Completion devices such as fracturing balls, discs, and plugs are often used for downhole fluid and pressure control. Current polymer material must be milled away, flowed back or otherwise removed before production. Severe deformation of currently used materials that prevent flowback have been reported, requiring costly intervention operations to either remove or replace the tools and resulting in higher operational inefficiency. Using controlled electrolytic metallic (CEM) material eliminates this possibility. The new material is inherently designed for in-situ digestion in downhole environments at a controlled customizable rate.

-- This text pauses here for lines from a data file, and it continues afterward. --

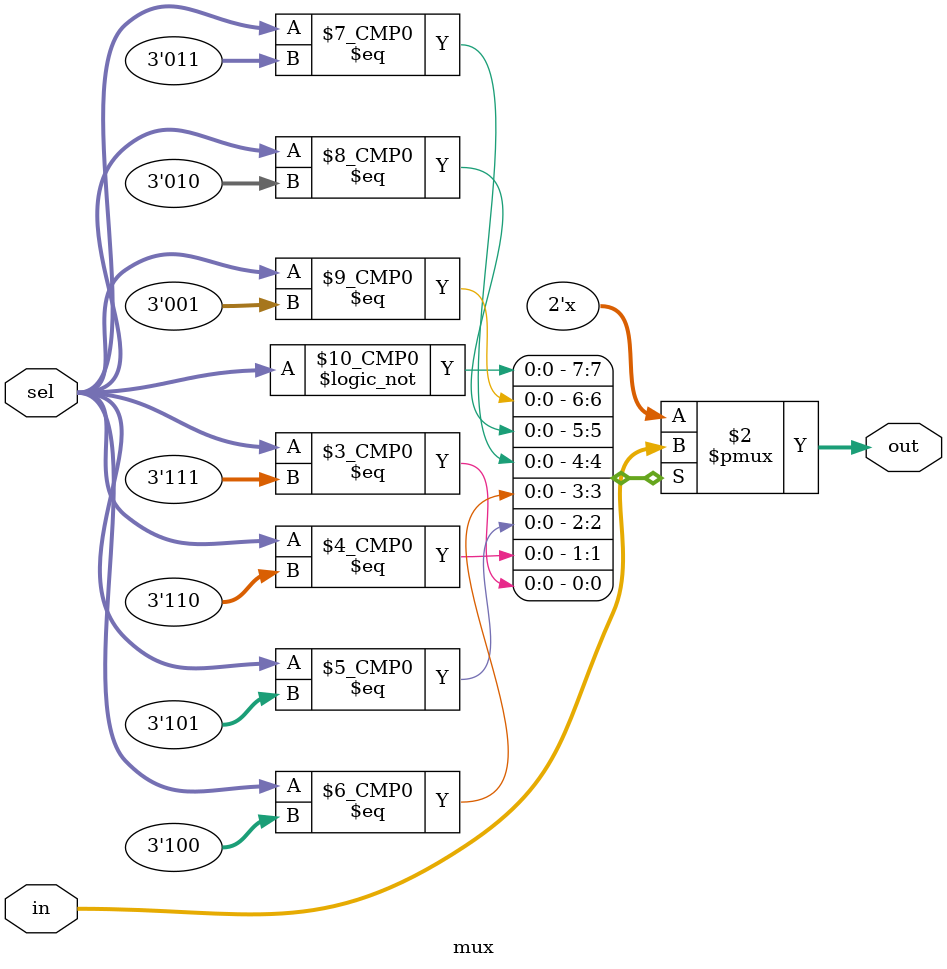
<source format=v>
module lzc(input [31:0] in, 
			   output [4:0] zero_count, 
				output all_zeroes);

wire [7:0] a;
wire [15:0] z;

genvar i;
generate

for (i = 1; i < 9; i = i+1)
begin: calc_zer0
	nlc nlc(in[4*i-1:4*i-4], a[i-1], z[2*i-1], z[2*i-2]); 
end
endgenerate

BNE BNE(a, zero_count[4:2], all_zeroes);

mux mux(z, zero_count[4:2], zero_count[1:0]); 

endmodule


module nlc(nib, a, z1, z0);
input [3:0] nib;	
output a, z0, z1;				

assign a = ~|(nib);
assign z0 = ~((~nib[2] & nib[1]) | (nib[3]));
assign z1 = ~|(nib[3:2]);	

endmodule


module BNE(a, y, Q);
input [7:0] a;
output Q;
output [2:0] y;

assign Q = &a;
assign y[2] = &a[7:4];
assign y[1] = &a[7:6] & (~a[5] | ~a[4] | &a[3:2]); 
assign y[0] = a[7] & (~a[6] | a[5] & ~a[4]) | (a[7] & a[5] & a[3] & (~a[2] | a[1]));	
				
endmodule

module mux(in, sel, out);

input [15:0] in;
input [2:0] sel;
output reg [1:0] out;

always @(*) begin

case(sel)
  0: out = in[15:14];
  1: out = in[13:12];
  2: out = in[11:10];
  3: out = in[9:8];
  4: out = in[7:6];
  5: out = in[5:4];
  6: out = in[3:2];
  7: out = in[1:0];
endcase
end
endmodule



	
		

</source>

Conventional degradable materials have a well-known tradeoff between dissolution rate and mechanical strength, which limits their utility. Increasing the dissolution rate often lowers the mechanical strength of the material below an acceptable threshold for many downhole applications. Using a reactive material with a blended nanostructured coating of ceramic and/or metallics provides the strength for initial operation and the ability to control the rate of corrosion later in the product's operation cycle. CEM materials have three times the strength of their base material and the corrosion rate can vary by a factor of several hundred, as compared to the base material. Corrosion rate could be further accelerated in HCl, thus providing operational flexibility. Experiments in various fluids and temperatures validate the corrodibility of CEM material.
This paper will present the chemistry and layering of the nanoscale coating within the grain structure, the unique material properties, and lab testing data of this truly interventionless nanostructured material technology.